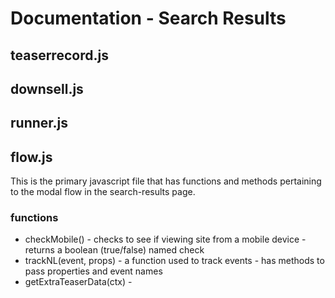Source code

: # Documentation - Search Results

## teaserrecord.js

## downsell.js

## runner.js

## flow.js

This is the primary javascript file that has functions and methods pertaining to the modal flow in the search-results page.

### functions

* checkMobile() - checks to see if viewing site from a mobile device - returns a boolean (true/false) named check
* trackNL(event, props) - a function used to track events - has methods to pass properties and event names
* getExtraTeaserData(ctx) - 




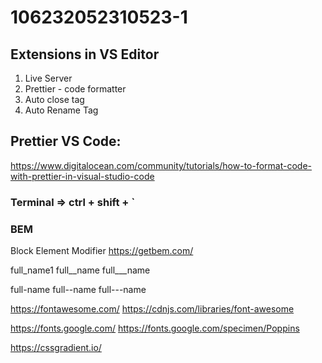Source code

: # 106232052310523-1

## Extensions in VS Editor 

1. Live Server
2. Prettier - code formatter
3. Auto close tag
4. Auto Rename Tag

## Prettier VS Code:

https://www.digitalocean.com/community/tutorials/how-to-format-code-with-prettier-in-visual-studio-code

### Terminal => ctrl + shift + `

### BEM

Block Element Modifier
https://getbem.com/

full_name1
full__name
full___name

full-name
full--name
full---name

https://fontawesome.com/
https://cdnjs.com/libraries/font-awesome

https://fonts.google.com/
https://fonts.google.com/specimen/Poppins


https://cssgradient.io/
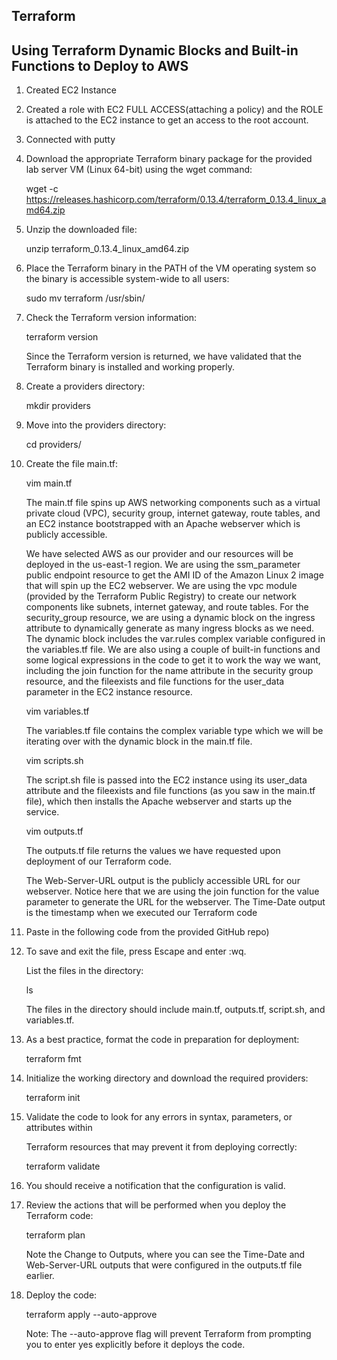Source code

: ## Terraform

## Using Terraform Dynamic Blocks and Built-in Functions to Deploy to AWS

1. Created EC2 Instance

2. Created a role with EC2 FULL ACCESS(attaching a policy) and the ROLE is attached to the EC2   instance to get an access to the root account.

3. Connected with putty

4. Download the appropriate Terraform binary package for the provided lab server VM (Linux   64-bit) using the wget command:
     
     wget -c https://releases.hashicorp.com/terraform/0.13.4/terraform_0.13.4_linux_amd64.zip

5. Unzip the downloaded file:
     
     unzip terraform_0.13.4_linux_amd64.zip

6. Place the Terraform binary in the PATH of the VM operating system so the binary is accessible system-wide to all users:
     
     sudo mv terraform /usr/sbin/

7. Check the Terraform version information:
     
     terraform version

     Since the Terraform version is returned, we have validated that the Terraform binary is installed and working properly.

8. Create a providers directory:
     
     mkdir providers

9. Move into the providers directory:
     
     cd providers/

10. Create the file main.tf:

     vim main.tf

     The main.tf file spins up AWS networking components such as a virtual private cloud (VPC), security group, internet gateway, route tables, and an EC2 instance bootstrapped with an Apache webserver which is publicly accessible.

     We have selected AWS as our provider and our resources will be deployed in the us-east-1 region.
     We are using the ssm_parameter public endpoint resource to get the AMI ID of the Amazon Linux 2 image that will spin up the EC2 webserver.
     We are using the vpc module (provided by the Terraform Public Registry) to create our network components like subnets, internet gateway, and route tables.
     For the security_group resource, we are using a dynamic block on the ingress attribute to dynamically generate as many ingress blocks as we need. The dynamic block includes the var.rules complex variable configured in the variables.tf file.
     We are also using a couple of built-in functions and some logical expressions in the code to get it to work the way we want, including the join function for the name attribute in the security group resource, and the fileexists and file functions for the user_data parameter in the EC2 instance resource.

     vim variables.tf

     The variables.tf file contains the complex variable type which we will be iterating over with the dynamic block in the main.tf file.

     vim scripts.sh

     The script.sh file is passed into the EC2 instance using its user_data attribute and the fileexists and file functions (as you saw in the main.tf file), which then installs the Apache webserver and starts up the service.

     vim outputs.tf

     The outputs.tf file returns the values we have requested upon deployment of our Terraform code.

     The Web-Server-URL output is the publicly accessible URL for our webserver. Notice here that we are using the join function for the value parameter to generate the URL for the webserver.
The Time-Date output is the timestamp when we executed our Terraform code

11. Paste in the following code from the provided GitHub repo)

12. To save and exit the file, press Escape and enter :wq.

     List the files in the directory:

     ls
    
     The files in the directory should include main.tf, outputs.tf, script.sh, and variables.tf.

13. As a best practice, format the code in preparation for deployment:

     terraform fmt

14. Initialize the working directory and download the required providers:

     terraform init

15. Validate the code to look for any errors in syntax, parameters, or attributes within 

     Terraform resources that may prevent it from deploying correctly:

     terraform validate
16. You should receive a notification that the configuration is valid.

17. Review the actions that will be performed when you deploy the Terraform code:

      terraform plan
    
    Note the Change to Outputs, where you can see the Time-Date and Web-Server-URL outputs that were configured in the outputs.tf file earlier.

18. Deploy the code:

     terraform apply --auto-approve

    Note: The --auto-approve flag will prevent Terraform from prompting you to enter yes explicitly before it deploys the code.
::::
**PROBLEM REQUIREMENTS:**
Find every line in the entries that contains the string "Time", matching case exactly, and copy each of those lines.

**SOLUTION:**
The Time-Date output is the timestamp when we executed our Terraform code
    Note the Change to Outputs, where you can see the Time-Date and Web-Server-URL outputs that were configured in the outputs.tf file earlier.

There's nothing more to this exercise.